“The Mister” fails to address human trafficking

By Cindy Pantoja, Opinion Editor

E.L. James new book, “The Mister” said goodbye to her previous story line of sadomasochism and welcomes the trivial love story between Lord Trevethick, a wealthy bachelor who falls in love with his undocumented virginal maid Alessia Demachi.

James is the author behind the popular “50 Shades Gray” series of books.

“The Mister” is a story based in modern London and traces the actions of Maxim Trevethick, a 28-year-old aristocrat, who’s older brother died at the beginning of the story.

As a result of his sibling’s death, he inherited his brother’s title and the obligation of maintaining his brother’s property and responsibilities.

As Trevethick undertakes his role as the heir to the Trevethick estate, his housemaid was required to leave the country on an impromptu trip overseas. In her stead, she left 23-year-old Albanian Alessia Demachi to cover domestic duties.

Demachi was trafficked into England while trying to escape an arranged marriage to an abusive fiancé.

While Demachi is persecuted by her traffickers, Trevethick lives a life of entitlement and sexual deviance until his eyes met hers and he falls for her instantly.

Pages of the book describe the seductive way Trevethick interprets Demachi’s domestic duties. “She works her way around the piano, buffing and polishing, her breathing becoming faster and harder with the exertion. It’s agonizing. I close my eyes and imagine how I could elicit the same response from her,” it reads.

Although Trevelyan is a British copy of Christian Grey, the character at least is consistent.

He is an affluent playboy from beginning to end.

On the other hand, Alessia Demachi lacks congruence.

She is a poor Albanian but knows how to play the piano and had trouble accepting clothes from her boss.

However, she has no trouble moving in with him right away.

Jame’s new novel does dare to mention the delicate subject of human trafficking and sex exploitation, but she only used the matter as a page filler.

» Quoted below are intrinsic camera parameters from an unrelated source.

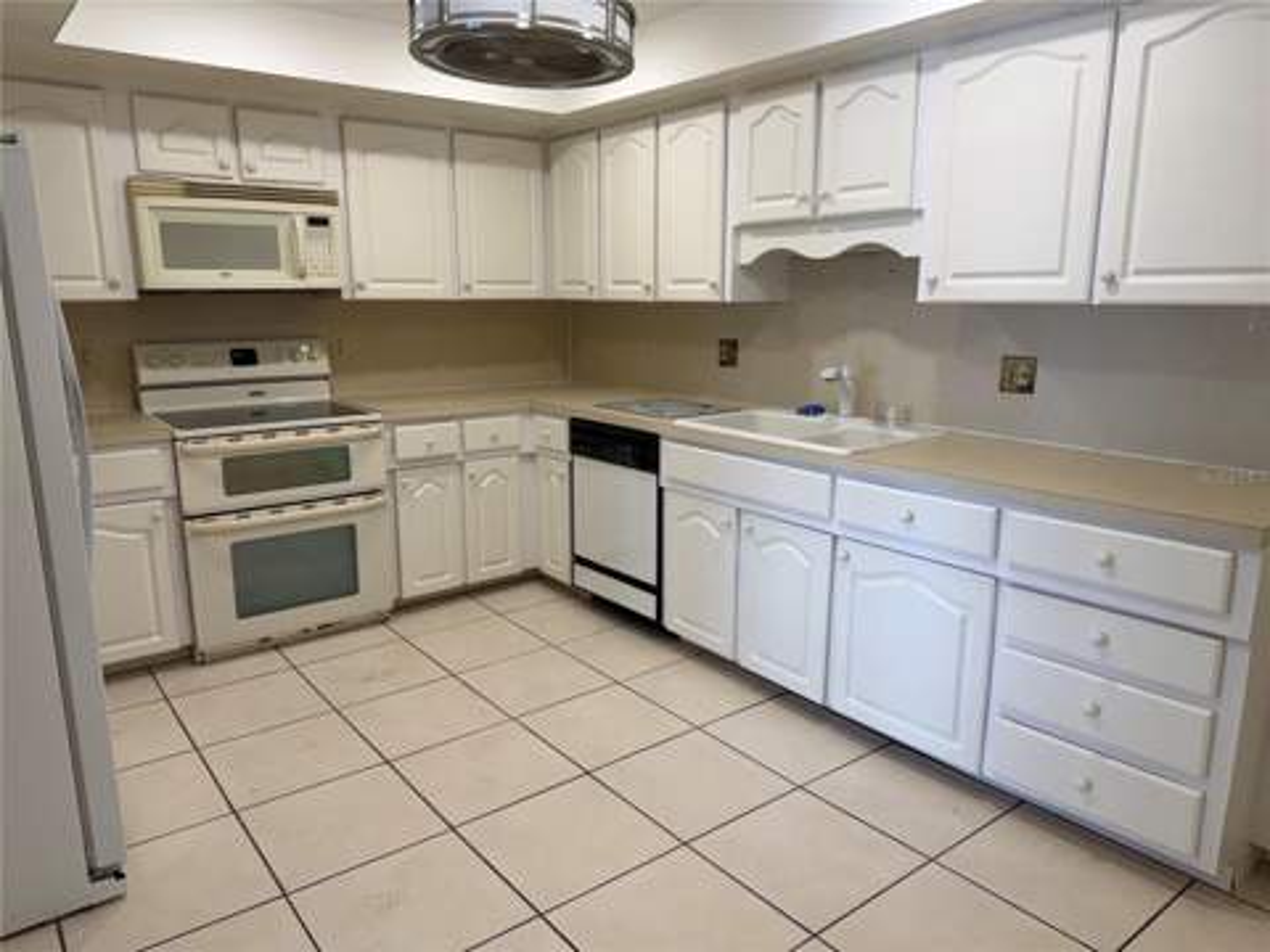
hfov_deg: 71.6
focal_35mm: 24
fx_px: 881
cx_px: 635
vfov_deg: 56.8
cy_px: 476
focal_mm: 6.76
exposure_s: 1/120
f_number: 1.78
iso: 125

James had the medium to bring awareness to widespread crimes against humanity, instead, she used it to promote the sexual advances by an employer to an employee.

After Trevethick learned Demachi was a victim of human trafficking, he could only think how the tragic event could make it difficult for him to seduce her.

“Even after all she’s told me I couldn’t keep my thoughts above my waist. I’m like a fucking schoolboy. But the truth is, I still want her don’t my blue balls know it,” the pages read of his inner dialogue.

“The Mister” is not just awful, it is roughly 300 pages of both protagonists’ flat inner monologue. This story inherits some minor but repetitive details from 50 Shades of Gray such as, the wealthy male lead, the constant mention of the female lead biting her lower lip, the reference of a mystery room and the last name Trevelyan.

The plot has a couple of action scenes but mostly covers Trevethick’s battles with the idea of being too attached to the “help”.

Even though Trevethick had a few sexual encounters in the first two chapters, the story line slows down a bit after the duo met.

Readers must slog through four full chapters until Alessa and Trevethick become romantically involved.

Despite the fact “The Mister” is advertised as a steamy love story, most of the sexual scenes are a repetition from the sexual encounters between Christian Grey and Anastasia Steele, minus the spontaneity.

It shouldn’t be surprising that L. E. James sold us a mediocre story disguised as best-seller.

We accepted the first dreadful book, “50 Shades of Gray”, we wrote a few encouraging reviews and made it a franchise.

We bought tickets to the franchise films, finished the complete series of books and never demanded a better quality reading material.

Are James fans really going to settle for a poor excuse of mommy porn?